TUGAS A:
Ubah bagian teks tentang problema masa remaja dari "Pada masa remaja ditandai" sampai dengan "kognitif dan bahasa.", lalu tulis ulang bagian itu dengan "pertumbuhan fisik" diganti menjadi "perkembangan fisik".

Problema yang  mungkin timbul pada masa remaja diantaranya :
1)       Problema berkaitan dengan perkembangan fisik dan motorik.
Pada masa remaja ditandai dengan adanya pertumbuhan fisik yang cepat. Keadaan fisik pada masa remaja dipandang sebagai suatu hal yang  penting, namun ketika  keadaan fisik tidak sesuai dengan harapannya (ketidaksesuaian antara body imagedengan self picture) dapat menimbulkan rasa tidak puas dan kurang percaya diri. Begitu juga, perkembangan fisik yang tidak proporsional. Kematangan organ reproduksi pada masa remaja  membutuhkan upaya  pemuasan dan jika tidak terbimbing oleh norma-norma dapat menjurus pada penyimpangan perilaku seksual.

2)       Problema berkaitan dengan perkembangan kognitif dan bahasa.
Pada masa remaja awal ditandai dengan perkembangan kemampuan intelektual yang pesat. Namun ketika, si remaja tidak  mendapatkan kesempatan pengembangan kemampuan intelektual, terutama melalui pendidikan di sekolah, maka boleh jadi potensi intelektualnya tidak akan berkembang optimal. Begitu juga masa remaja, terutama remaja awal merupakan masa terbaik untuk mengenal dan mendalami bahasa asing. Namun dikarenakan keterbatasan kesempatan dan sarana dan pra sarana, menyebabkan si remaja kesulitan untuk menguasai bahasa asing. Tidak bisa dipungkiri, dalam era globalisasi sekarang ini, penguasaan bahasa asing merupakan hal yang penting untuk menunjang kesuksesan hidup dan karier seseorang. Namun dengan adanya hambatan dalam pengembangan ketidakmampuan berbahasa asing tentunya akan sedikit-banyak berpengaruh terhadap kesuksesan hidup dan kariernya. Terhambatnya perkembangan kognitif dan bahasa dapat berakibat pula pada aspek emosional, sosial, dan aspek-aspek  perilaku dan kepribadian lainnya.

3)       Problema berkaitan dengan perkembangan perilaku sosial, moralitas dan keagamaan.
Masa remaja disebut pula sebagai masa social hunger (kehausan sosial), yang ditandai dengan adanya keinginan untuk bergaul dan diterima di lingkungan kelompok sebayanya (peer group). Penolakan dari peer group dapat menimbulkan frustrasi dan menjadikan dia sebagai isolated  dan merasa rendah diri (http://www.aguschandra.com/search/dasar-filosofispem belajaran-bahasa indonesia-di-sd-kelas-rendah/).

TUGAS B:
Format baris-baris pada data latihan, dari baris yang memuat "происходит в режиме" sampai dengan baris yang memuat "онлайн на сайте, как", sebagai daftar JSON berisi string, satu string untuk setiap baris dan tanpa baris kosong.

DATA LATIHAN:
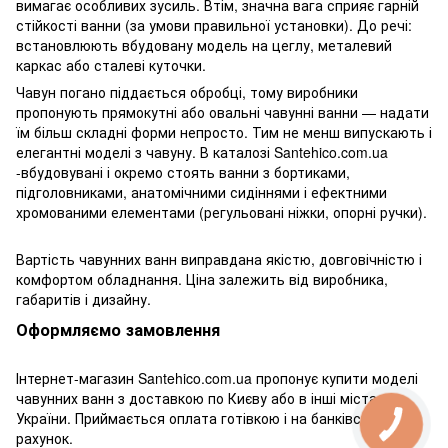
вимагає особливих зусиль. Втім, значна вага сприяє гарній
стійкості ванни (за умови правильної установки). До речі:
встановлюють вбудовану модель на цеглу, металевий
каркас або сталеві куточки.
Чавун погано піддається обробці, тому виробники
пропонують прямокутні або овальні чавунні ванни — надати
їм більш складні форми непросто. Тим не менш випускають і
елегантні моделі з чавуну. В каталозі Santehico.com.ua
-вбудовувані і окремо стоять ванни з бортиками,
підголовниками, анатомічними сидіннями і ефектними
хромованими елементами (регульовані ніжки, опорні ручки).
Вартість чавунних ванн виправдана якістю, довговічністю і
комфортом обладнання. Ціна залежить від виробника,
габаритів і дизайну.
Оформляємо замовлення
Інтернет-магазин Santehico.com.ua пропонує купити моделі
чавунних ванн з доставкою по Києву або в інші міста
України. Приймається оплата готівкою і на банківський
рахунок.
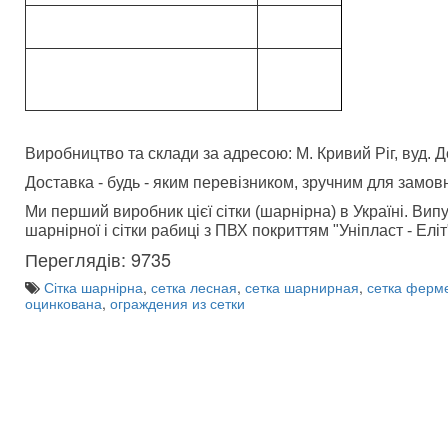
Виробництво та склади за адресою: М. Кривий Ріг, вуд. 
Доставка - будь - яким перевізником, зручним для замов
Ми перший виробник цієї сітки (шарнірна) в Україні. Ви
шарнірної і сітки рабиці з ПВХ покриттям "Уніпласт - Еліт
Переглядів: 9735
Сітка шарнірна
,
сетка лесная
,
сетка шарнирная
,
сетка ферм
оцинкована
,
ограждения из сетки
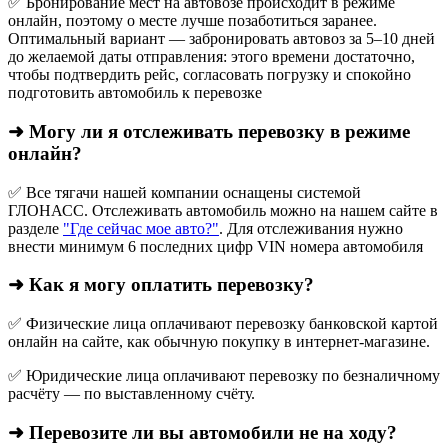
✅ Бронирование мест на автовозе происходит в режиме
онлайн, поэтому о месте лучше позаботиться заранее.
Оптимальный вариант — забронировать автовоз за 5–10 дней
до желаемой даты отправления: этого времени достаточно,
чтобы подтвердить рейс, согласовать погрузку и спокойно
подготовить автомобиль к перевозке
➜ Могу ли я отслеживать перевозку в режиме
онлайн?
✅ Все тягачи нашей компании оснащены системой
ГЛОНАСС. Отслеживать автомобиль можно на нашем сайте в
разделе
"Где сейчас мое авто?"
. Для отслеживания нужно
внести минимум 6 последних цифр VIN номера автомобиля
➜ Как я могу оплатить перевозку?
✅ Физические лица оплачивают перевозку банковской картой
онлайн на сайте, как обычную покупку в интернет‑магазине.
✅ Юридические лица оплачивают перевозку по безналичному
расчёту — по выставленному счёту.
➜ Перевозите ли вы автомобили не на ходу?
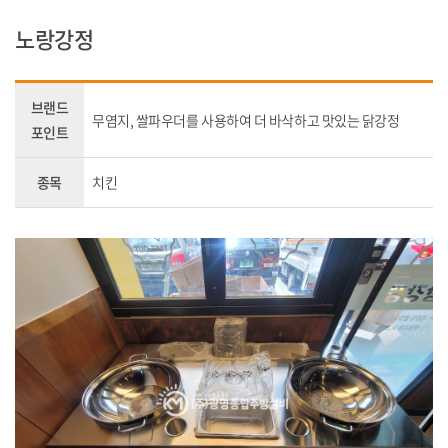
노랑강정
브랜드
무염지, 쌀파우더를 사용하여 더 바삭하고 맛있는 닭강정
포인트
종목
치킨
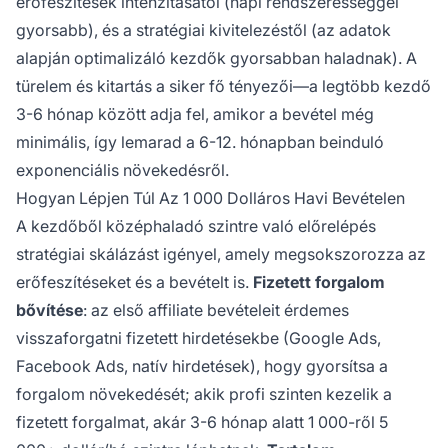
erőfeszítések intenzitásától (napi rendszerességgel
gyorsabb), és a stratégiai kivitelezéstől (az adatok
alapján optimalizáló kezdők gyorsabban haladnak). A
türelem és kitartás a siker fő tényezői—a legtöbb kezdő
3-6 hónap között adja fel, amikor a bevétel még
minimális, így lemarad a 6-12. hónapban beinduló
exponenciális növekedésről.
Hogyan Lépjen Túl Az 1 000 Dolláros Havi Bevételen
A kezdőből középhaladó szintre való előrelépés
stratégiai skálázást igényel, amely megsokszorozza az
erőfeszítéseket és a bevételt is.
Fizetett forgalom
bővítése
: az első affiliate bevételeit érdemes
visszaforgatni fizetett hirdetésekbe (Google Ads,
Facebook Ads, natív hirdetések), hogy gyorsítsa a
forgalom növekedését; akik profi szinten kezelik a
fizetett forgalmat, akár 3-6 hónap alatt 1 000-ről 5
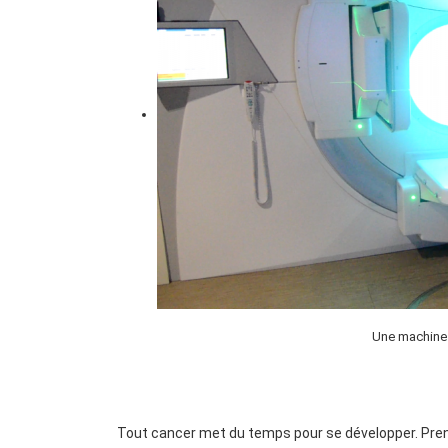
Une machine 
Tout cancer met du temps pour se développer. Pren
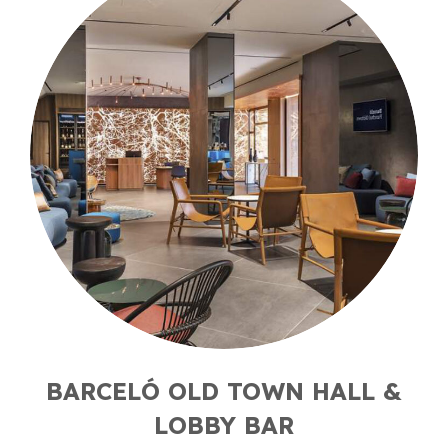
BARCELÓ OLD TOWN HALL &
LOBBY BAR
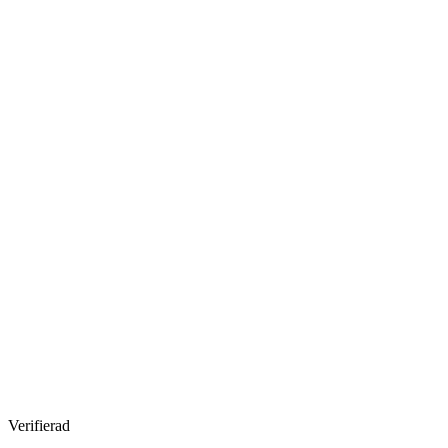
Verifierad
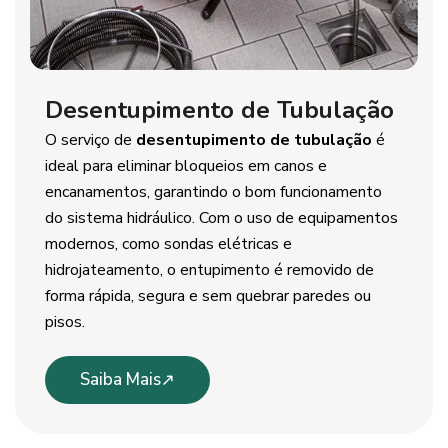
Desentupimento de Tubulação
O serviço de
desentupimento de tubulação
é
ideal para eliminar bloqueios em canos e
encanamentos, garantindo o bom funcionamento
do sistema hidráulico. Com o uso de equipamentos
modernos, como sondas elétricas e
hidrojateamento, o entupimento é removido de
forma rápida, segura e sem quebrar paredes ou
pisos.
Saiba Mais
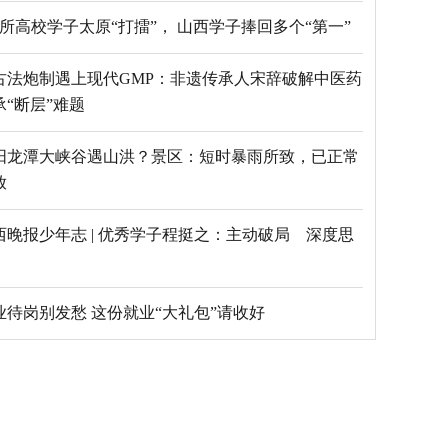
69所高校学子太原“打擂”， 山西学子捧回多个“第一”
古法炮制遇上现代GMP：非遗传承人宋辞破解中医药
承“断层”难题
阳龙潭大峡谷遇山洪？景区：短时暴雨所致，已正常
放
西晚报少年志 | 优秀学子程挺之：主动破局 深度思
毕业待岗别发愁 这份就业“大礼包”请收好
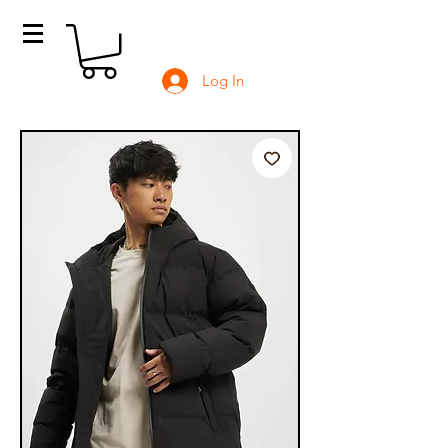
Log In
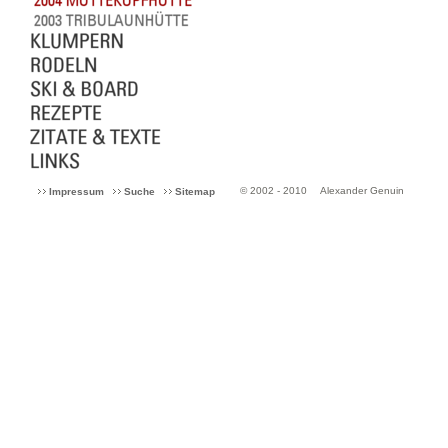
© 2002 - 2010
Alexander Genuin
Impressum
Suche
Sitemap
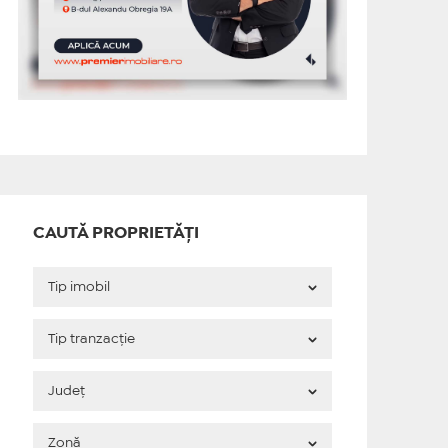
CAUTĂ PROPRIETĂȚI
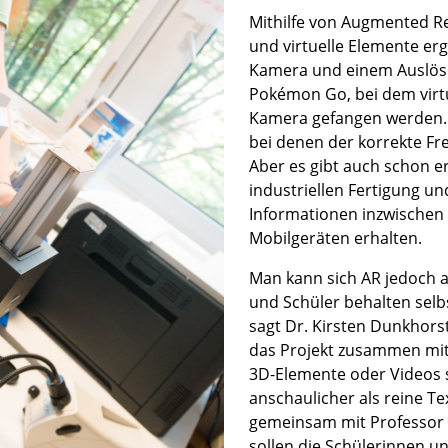
Mithilfe von Augmented Rea
und virtuelle Elemente er
Kamera und einem Auslöser
Pokémon Go, bei dem virtu
Kamera gefangen werden. E
bei denen der korrekte Fr
Aber es gibt auch schon e
industriellen Fertigung un
Informationen inzwischen 
Mobilgeräten erhalten.
Man kann sich AR jedoch a
und Schüler behalten selbs
sagt Dr. Kirsten Dunkhors
das Projekt zusammen mit 
3D-Elemente oder Videos s
anschaulicher als reine T
gemeinsam mit Professor 
sollen die Schülerinnen un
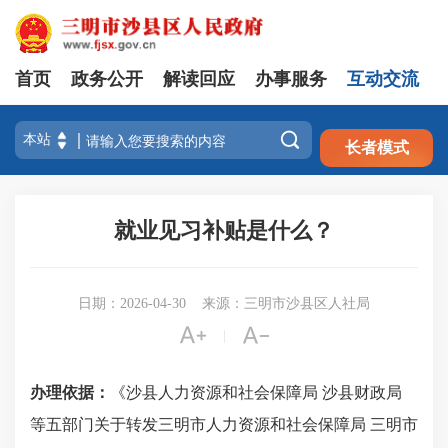
首页
政务公开
解读回应
办事服务
互动交流
注册
登录

长者模式
就业见习补贴是什么？
日期：2026-04-30
来源：三明市沙县区人社局


|
办理依据：
《
沙县人力资源和社会保障局
沙县财政局
等五部门关于转发三明市人力资源和社会保障局
三明市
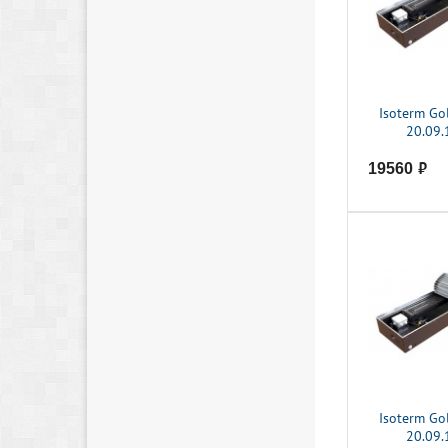
Isoterm Go
20.09.
19560
руб.
Isoterm Go
20.09.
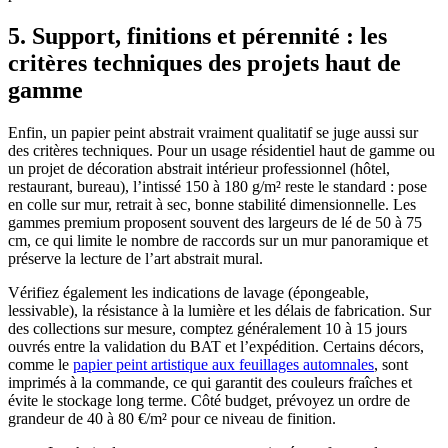
5. Support, finitions et pérennité : les
critères techniques des projets haut de
gamme
Enfin, un papier peint abstrait vraiment qualitatif se juge aussi sur
des critères techniques. Pour un usage résidentiel haut de gamme ou
un projet de décoration abstrait intérieur professionnel (hôtel,
restaurant, bureau), l’intissé 150 à 180 g/m² reste le standard : pose
en colle sur mur, retrait à sec, bonne stabilité dimensionnelle. Les
gammes premium proposent souvent des largeurs de lé de 50 à 75
cm, ce qui limite le nombre de raccords sur un mur panoramique et
préserve la lecture de l’art abstrait mural.
Vérifiez également les indications de lavage (épongeable,
lessivable), la résistance à la lumière et les délais de fabrication. Sur
des collections sur mesure, comptez généralement 10 à 15 jours
ouvrés entre la validation du BAT et l’expédition. Certains décors,
comme le
papier peint artistique aux feuillages automnales
, sont
imprimés à la commande, ce qui garantit des couleurs fraîches et
évite le stockage long terme. Côté budget, prévoyez un ordre de
grandeur de 40 à 80 €/m² pour ce niveau de finition.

JAWABAN A:
Pada masa remaja ditandai dengan adanya perkembangan fisik yang cepat. Keadaan fisik pada masa remaja dipandang sebagai suatu hal yang  penting, namun ketika  keadaan fisik tidak sesuai dengan harapannya (ketidaksesuaian antara body imagedengan self picture) dapat menimbulkan rasa tidak puas dan kurang percaya diri. Begitu juga, perkembangan fisik yang tidak proporsional. Kematangan organ reproduksi pada masa remaja  membutuhkan upaya  pemuasan dan jika tidak terbimbing oleh norma-norma dapat menjurus pada penyimpangan perilaku seksual.

2)       Problema berkaitan dengan perkembangan kognitif dan bahasa.

JAWABAN B:
[
  "✅ Бронирование мест на автовозе происходит в режиме",
  "онлайн, поэтому о месте лучше позаботиться заранее.",
  "Оптимальный вариант — забронировать автовоз за 5–10 дней",
  "до желаемой даты отправления: этого времени достаточно,",
  "чтобы подтвердить рейс, согласовать погрузку и спокойно",
  "подготовить автомобиль к перевозке",
  "➜ Могу ли я отслеживать перевозку в режиме",
  "онлайн?",
  "✅ Все тягачи нашей компании оснащены системой",
  "ГЛОНАСС. Отслеживать автомобиль можно на нашем сайте в",
  "разделе",
  "\"Где сейчас мое авто?\"",
  ". Для отслеживания нужно",
  "внести минимум 6 последних цифр VIN номера автомобиля",
  "➜ Как я могу оплатить перевозку?",
  "✅ Физические лица оплачивают перевозку банковской картой",
  "онлайн на сайте, как обычную покупку в интернет‑магазине."
]